Но в тот день, пристально вглядываясь в лицо отца, Ясин заметил на нём выражение, напомнившее ему о его прежнем облике, которого он когда-то так боялся. Он не стал расспрашивать отца, что с ним стряслось, так как был уверен, что рано или поздно всё равно узнает эту тайну. Он также не сомневался, что его уже давно ожидает настоящая буря гнева с тех пор, как он так необдуманно поступил.
Отец заговорил первым:
— Мне грустно от того, что меня так унизили. Почему я узнаю новости о своём сыне от других людей?

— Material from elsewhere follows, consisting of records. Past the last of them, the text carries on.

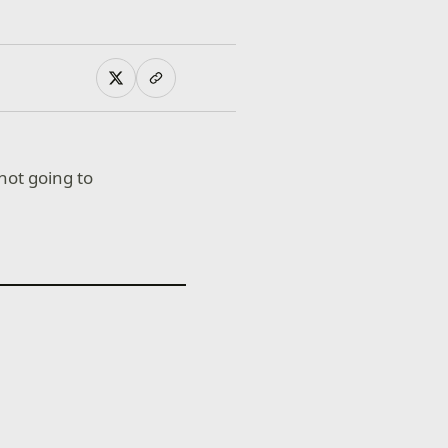
not going to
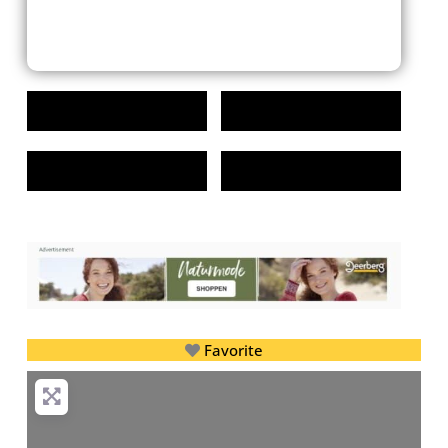
Favorite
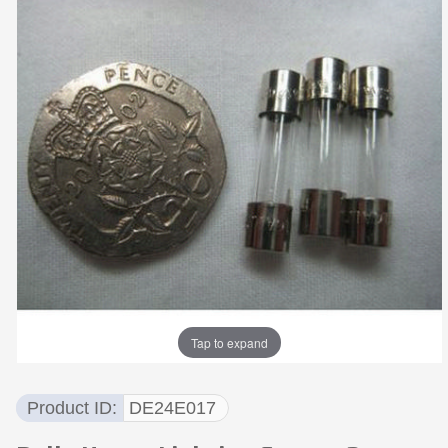
Tap to expand
Product ID
DE24E017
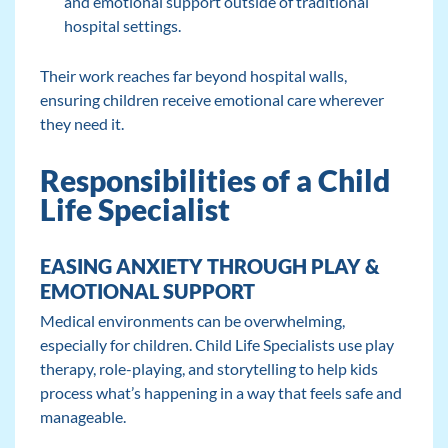
and emotional support outside of traditional
hospital settings.
Their work reaches far beyond hospital walls,
ensuring children receive emotional care wherever
they need it.
Responsibilities of a Child
Life Specialist
EASING ANXIETY THROUGH PLAY &
EMOTIONAL SUPPORT
Medical environments can be overwhelming,
especially for children. Child Life Specialists use play
therapy, role-playing, and storytelling to help kids
process what’s happening in a way that feels safe and
manageable.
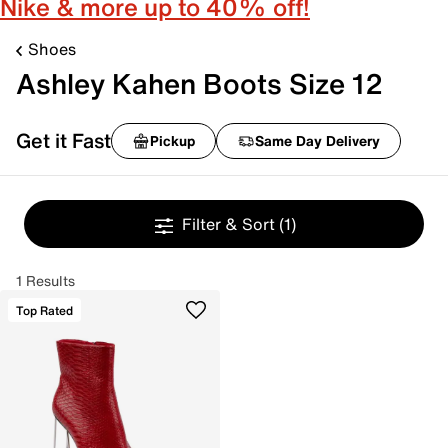
Nike & more up to 40% off!
Shoes
Ashley Kahen Boots Size 12
Get it Fast
Pickup
Same Day Delivery
Filter & Sort
(1)
1 Results
Top Rated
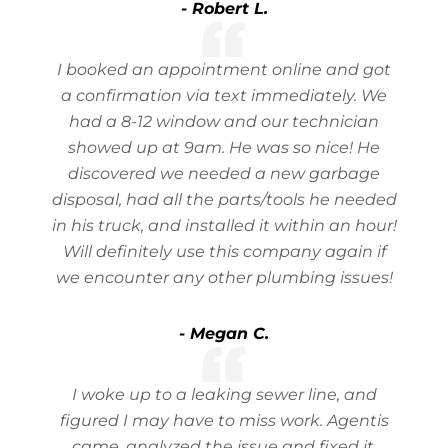
- Robert L.
I booked an appointment online and got
a confirmation via text immediately. We
had a 8-12 window and our technician
showed up at 9am. He was so nice! He
discovered we needed a new garbage
disposal, had all the parts/tools he needed
in his truck, and installed it within an hour!
Will definitely use this company again if
we encounter any other plumbing issues!
- Megan C.
I woke up to a leaking sewer line, and
figured I may have to miss work. Agentis
came, analyzed the issue and fixed it,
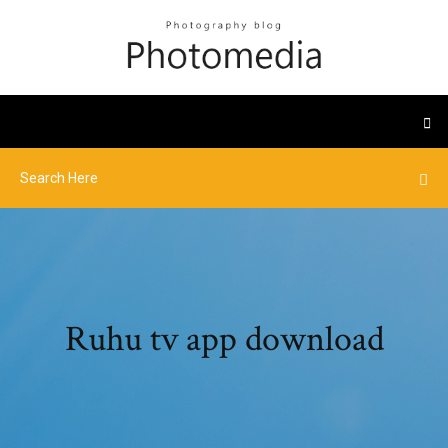
Ruhu tv app download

Ясин склонил голову и не проронил ни слова. Отец возмутился этой притворной личине смирения, которую тот набросил на себя, и закричал:
— Сними эту маску. Прекрати лицемерить и дай мне услышать твой голос. Естественно, ты знаешь, о чём я!
Едва слышным голосом Ясин произнёс:
— Я не находил смелости, чтобы сообщить вам…
— Это происходит тогда, когда скрывают грех или скандал!
Инстинкт предупреждал Ясина, что он должен хоть как-то сопротивляться. Он с покорностью ответил:
— Да…
Ошеломлённый отец спросил:
— Если ты так на самом деле считаешь, то почему так поступил?!